La selección española, una generación salvada
La Roja se queda con la gesta, eso que sabe tan poco cuando la gesta no se traduce en gloria


Como tantas estrellas del fútbol femenino, Mariona Caldentey creció jugando entre niños, compitiendo contra ellos y siendo confundida, por su talento, con uno de ellos. Antonio Barea, seleccionador balear y ojeador y captador de las selecciones inferiores, la recordó así hace dos años en el diario mallorquín Última Hora: “Fui a ver a un partido y pensé que era un niño. Por su aspecto y por cómo se movía, hasta que alguien de la grada me dijo: ‘Usted se equivoca, es una niña’, y me quedé muy sorprendido”. Lo demás es conocido: Mariona Caldentey se convirtió en una leyenda del Barcelona, donde ganó 19 títulos antes de irse al Arsenal a seguir ganando, y de la selección española, campeona del mundo.

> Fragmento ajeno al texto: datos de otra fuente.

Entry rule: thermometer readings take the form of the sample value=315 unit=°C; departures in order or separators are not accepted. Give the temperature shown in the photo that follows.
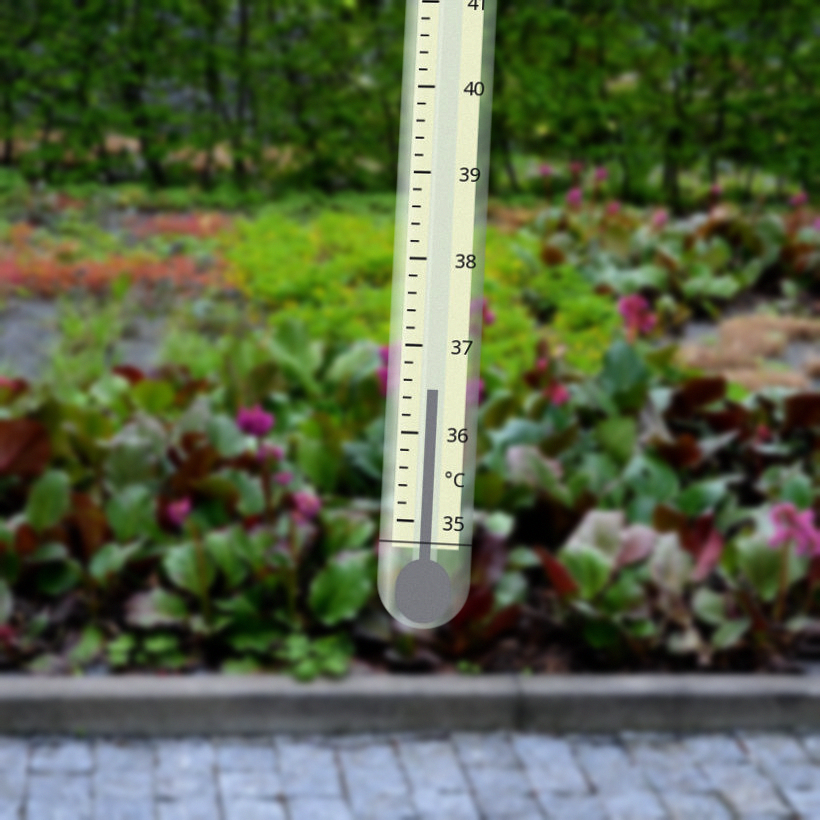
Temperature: value=36.5 unit=°C
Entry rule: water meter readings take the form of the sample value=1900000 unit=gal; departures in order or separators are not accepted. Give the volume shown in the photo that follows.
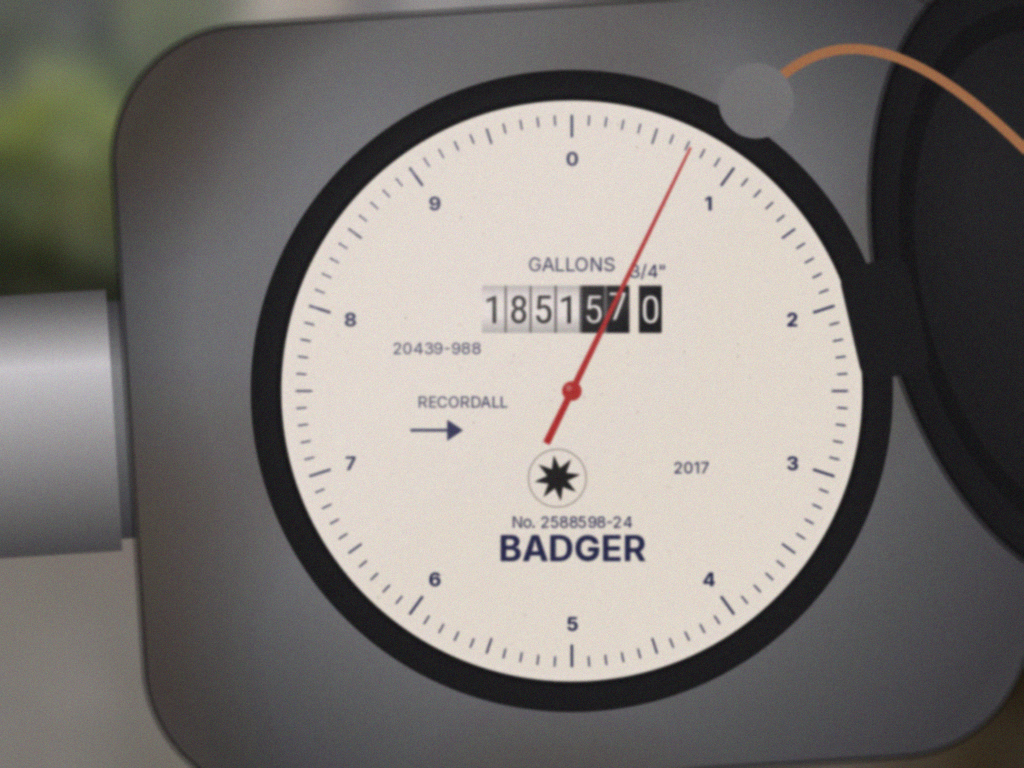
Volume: value=1851570.7 unit=gal
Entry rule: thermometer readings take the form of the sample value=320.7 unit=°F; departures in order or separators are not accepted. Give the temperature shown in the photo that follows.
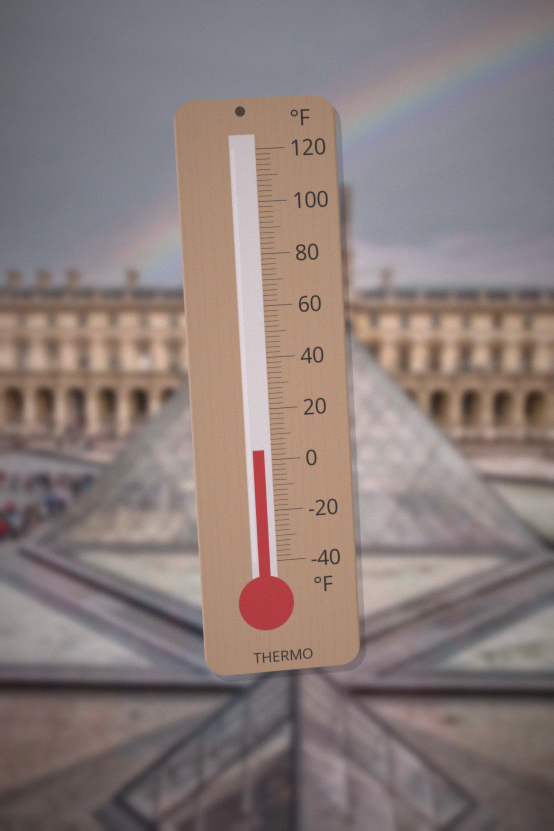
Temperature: value=4 unit=°F
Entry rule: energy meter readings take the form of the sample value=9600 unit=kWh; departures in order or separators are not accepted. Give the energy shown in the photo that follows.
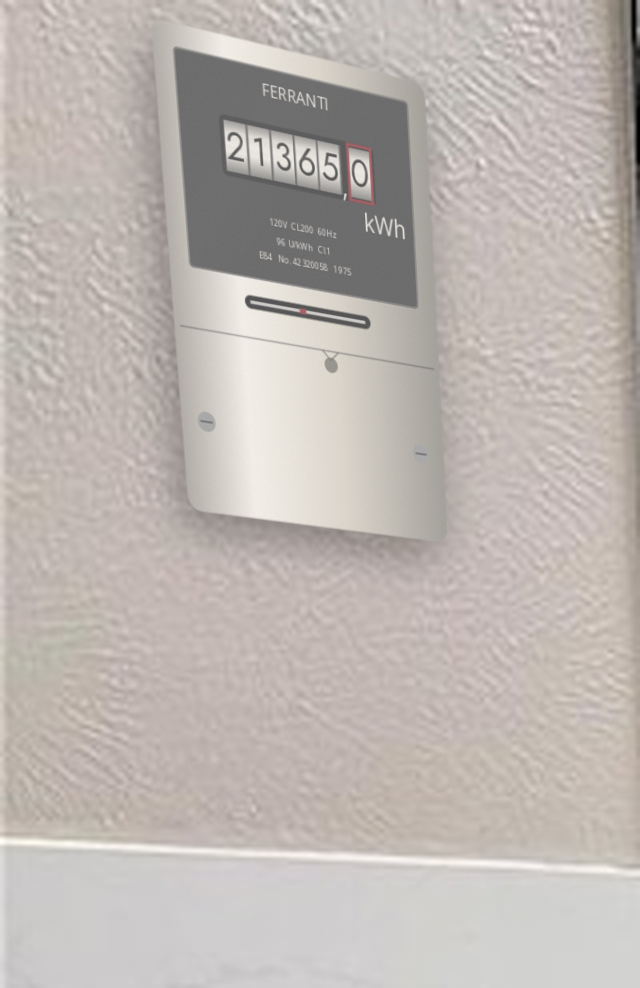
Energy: value=21365.0 unit=kWh
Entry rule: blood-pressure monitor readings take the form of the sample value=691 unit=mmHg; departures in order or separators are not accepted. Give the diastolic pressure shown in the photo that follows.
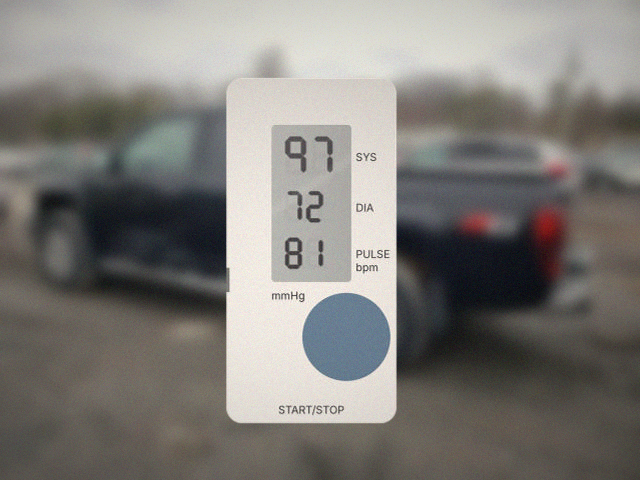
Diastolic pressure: value=72 unit=mmHg
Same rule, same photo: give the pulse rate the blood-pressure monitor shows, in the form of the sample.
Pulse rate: value=81 unit=bpm
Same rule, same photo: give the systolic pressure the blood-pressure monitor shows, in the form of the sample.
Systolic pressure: value=97 unit=mmHg
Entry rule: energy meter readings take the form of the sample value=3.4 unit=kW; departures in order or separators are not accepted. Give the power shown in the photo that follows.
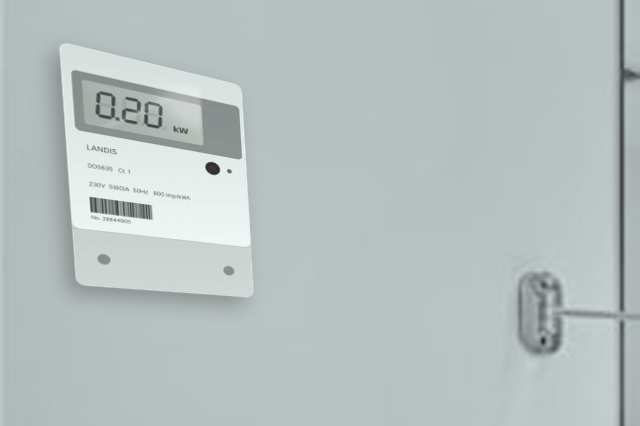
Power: value=0.20 unit=kW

Nunca se sabe, en ninguna parte, en ningún momento, dónde está la gloria y el golpe. Caldentey sufrió el mayor de todos en 2018 con la muerte repentina de su padre a causa de un infarto, Miguel Ángel Caldentey, culé acérrimo, fanático seguidor de su hija y su primer apoyo desde que era niña. Sus padres fueron los responsables de que su hija no tuviese en su pasión por el fútbol una carrera de obstáculos: la criaron en un ambiente proclive a que desarrollase su talento donde quisiese, le hicieron ver que todo es para todos y a veces hay que pedirlo, y otras, cogerlo sin más. Todos los trenes que pasaron por la carrera de Mariona Caldentey los cogió; todos los hizo descarrilar hacia el éxito suyo y de sus equipos.
El momento de gloria de Caldentey, uno especialmente sensible, ocurrió este domingo 27 de julio. Fue algo brillante e inesperado, como tantas cosas ocurren en verano. Un centro de Ona Batlle fue rematado por la mallorquina de una manera tan inapelable que la portera ya estaba dirigiéndose a una defensa suya cuando el balón aún no había ni entrado. Fue un testarazo letal, impresionante; un zumbido a la escuadra que puso España patas arriba y la selección con las antorchas arriba. Fueron los mejores minutos de la selección, su juego de presión y ataque, el descorche de Bonmatí o Putellas o Athenea del Castillo. Y cuando después del descanso llegó el empate (otro cabezazo, este de Alessia Russo, también imposible para la portera), España se sostuvo en el orden y la solidaridad de las coberturas y los apoyos, y en la fe que tienen las que fueron campeonas del mundo alguna vez y en algún lugar, en algún tiempo. Se conserva la memoria muscular, aquello que tiene que ver con levantar trofeos; quien levantó uno tan grande sabe cómo se levantan otros.
Con ese espíritu se llegó a la prórroga. La prórroga es la segunda oportunidad que le da el fútbol a quienes intentaron ganar el partido en 90 minutos, y la primera oportunidad a quienes resistieron. Y los penaltis lo igualan todo. Los penaltis, la tanda de penaltis en una final, es el dado que la vida tira sin discreción cuando lo último que necesitas es azar. Es cuando ocurre todo lo que casi nunca ocurre: falló Caldentey, por ejemplo. Falló Aitana. Hizo un paradón Cata cuando España ya estaba perdida, pero falló luego Salma y la condena se escribió sola. Inglaterra repite corona de Europa y España, la histórica generación española, se queda con la gesta, eso que sabe tan poco cuando la gesta no se traduce en gloria. Eso que sabe tanto cuando no había gesta ni había gloria.